- _ФРАГМЕНТ ТЕКСТА_
= = = = = = =
В портретное сходство поэтому входит одновременно и воспроизведение отдельных черт наружности человека,- его волосы, фигура и т.д. (т. е. то, что обычно только и имели в виду иконопочитатели), но вместе с его духовным ликом. Нельзя изображать человека помимо этой его духоносности. Нельзя рассматривать тело..., отдельно от живущего в нем духа: без него оно даже и не существует как тело. Оно есть не только нераздельное от него вместилище и орудие духа, но оно есть и его образ. Тело всякого человека есть нерукотворная икона его духа, а изображение человека, его портрет есть искусственная, рукотворная икона этой иконы. И в ней изображается не только тело, но и дух, живущий в теле, или, что то же, видимый телесный образ невидимого духа и его состояний. Разумеется, именно в этом видении лика в лице и даже в личине, и в свидетельстве о нем в образе и заключается задача искусства.

              С точки зрения Козлова, изображение и выражение представляют собой две стороны эстетического выражения. В зависимости от того, какая сущность подлежит воплощению – природного объекта или духовной реальности личности, - на первый план выступает либо изобразительная (имитационная), либо выразительная (экспрессионная) тенденции.

              Человек посредством соположения мира и человека видит свои собственные превращенные копии в искусственном материальном предмете, имитируя и выражая свою сущность.  Человек эстетитечески относится к миру в том смысле, что он, как в особом зеркале, видит свои трансформированные иным субстратом черты, свою собственную скрытую сущность. Это зеркало – не просто некая фотография, но диалектическое тожество «я» «не-я», выражение себя через иное.

              Поскольку копия человека существует в ином материале в снятом виде, поскольку эстетическое отношение имеет чувственно-сверхчувственную природу; содержание копии может быть эксплицировано лишь разумными социокультурными средствами, например, с помощью тренированного визуального мышления. Вступая в эстетическое отношение с внешним объектом, имитируя и выражая себя в нем, человек обретает возможность познавать себя «со стороны», то есть предметно-чувственным способом. Посредством вещей происходят опосредованная трансляция знаний людей друг в друге, их общение, и в этом смысле вещи становятся собеседниками, как бы очеловечиваются.
= = = = = = =
- _ВАША ЗАДАЧА_
Продолжите фрагмент об эстетическом отношении человека к миру, начав сразу после его последнего предложения. Записи для работы не понадобятся.

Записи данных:
= = = = = = =
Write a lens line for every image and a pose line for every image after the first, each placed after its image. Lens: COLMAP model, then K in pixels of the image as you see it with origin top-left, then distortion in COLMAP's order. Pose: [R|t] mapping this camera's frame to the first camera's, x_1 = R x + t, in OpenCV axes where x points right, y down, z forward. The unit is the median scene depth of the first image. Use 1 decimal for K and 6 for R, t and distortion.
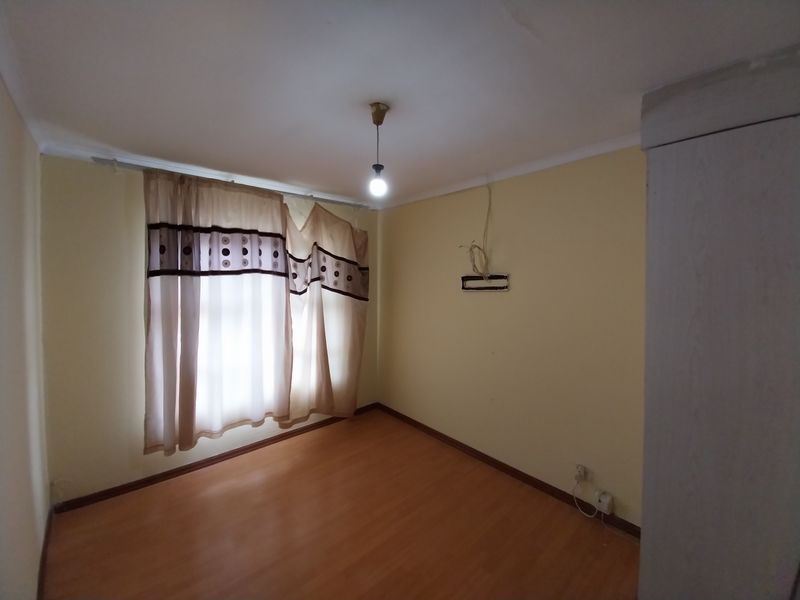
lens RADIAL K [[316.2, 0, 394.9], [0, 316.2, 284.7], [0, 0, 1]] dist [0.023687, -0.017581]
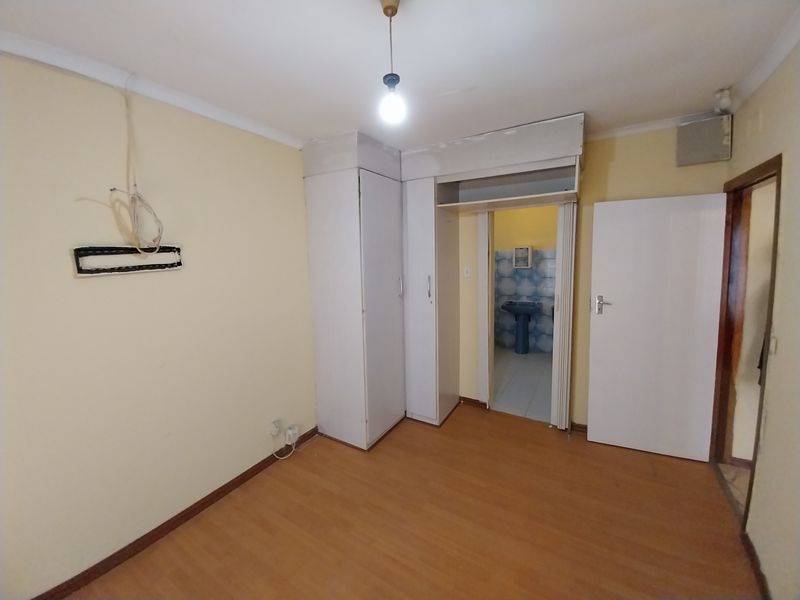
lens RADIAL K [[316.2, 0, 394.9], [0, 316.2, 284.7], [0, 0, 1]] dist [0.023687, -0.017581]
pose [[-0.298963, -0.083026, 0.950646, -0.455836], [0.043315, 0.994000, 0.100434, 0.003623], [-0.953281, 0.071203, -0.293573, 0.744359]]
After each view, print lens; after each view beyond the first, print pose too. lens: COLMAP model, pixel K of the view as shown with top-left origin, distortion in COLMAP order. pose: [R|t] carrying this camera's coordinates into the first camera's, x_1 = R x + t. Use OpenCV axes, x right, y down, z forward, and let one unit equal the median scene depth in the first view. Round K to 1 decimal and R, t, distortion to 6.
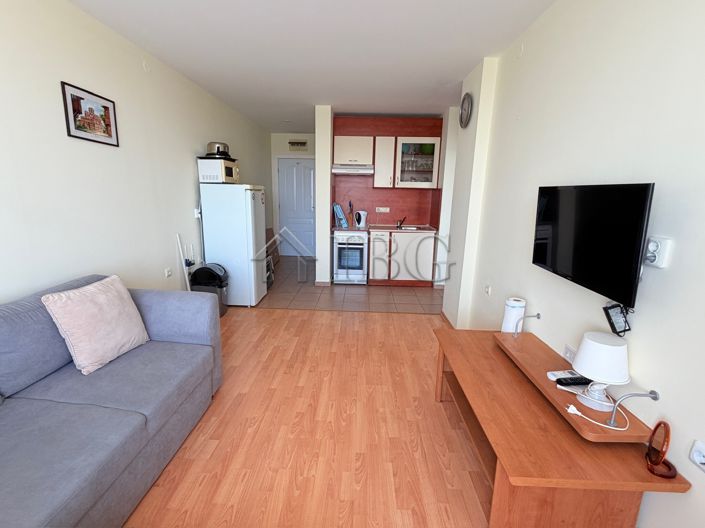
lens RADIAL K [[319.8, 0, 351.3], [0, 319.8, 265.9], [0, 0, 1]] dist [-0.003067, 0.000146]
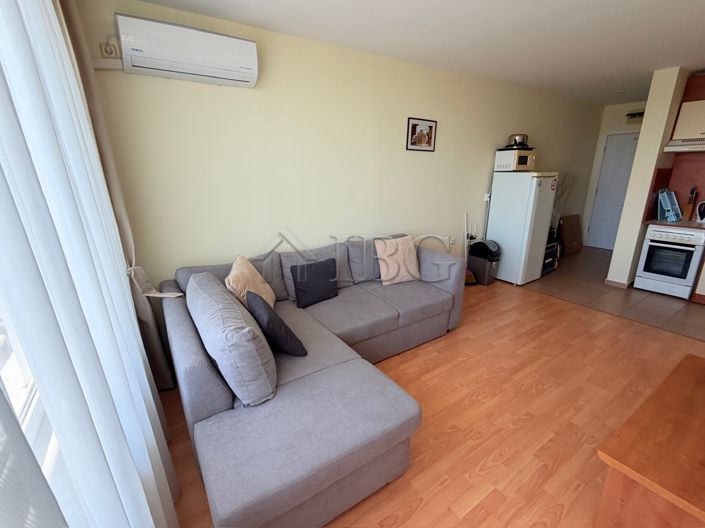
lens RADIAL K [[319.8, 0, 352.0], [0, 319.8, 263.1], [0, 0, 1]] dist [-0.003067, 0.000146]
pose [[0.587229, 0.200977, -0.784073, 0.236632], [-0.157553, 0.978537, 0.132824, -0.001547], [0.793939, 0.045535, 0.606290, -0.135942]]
= = = = = = =
- _ОТВЕТ НА ЗАДАНИЕ_
              Результатом изображения является не копия, понимаемая в буквальном смысле, и не зеркальный материальный отпечаток, физические элементы которого находятся в изоморфном соответствии с некоторыми элементами оригинала, то есть не имитация. Имитация сопряжена с иллюзией реальности. В известной мере она имеет позитивное значение. Иллюзорность эстетической имитации социльной или первоприродной сущностей через изображение их в качественно ином физическом материале.

Иллюзия изобразительного сходства персонажа и человеческой внешности позволяет персонифицировать какую-либо сверхчувственную черту человеческой личности, выявить ее, превратить во внешне наблюдаемую физическую реальность.

              Видимый план одинаково хорошо воспринимается органами зрения, осязания, слуха и пр. Живописная картина не существует в пространстве и времени без поддерживающего ее в состоянии бытия видимого плана.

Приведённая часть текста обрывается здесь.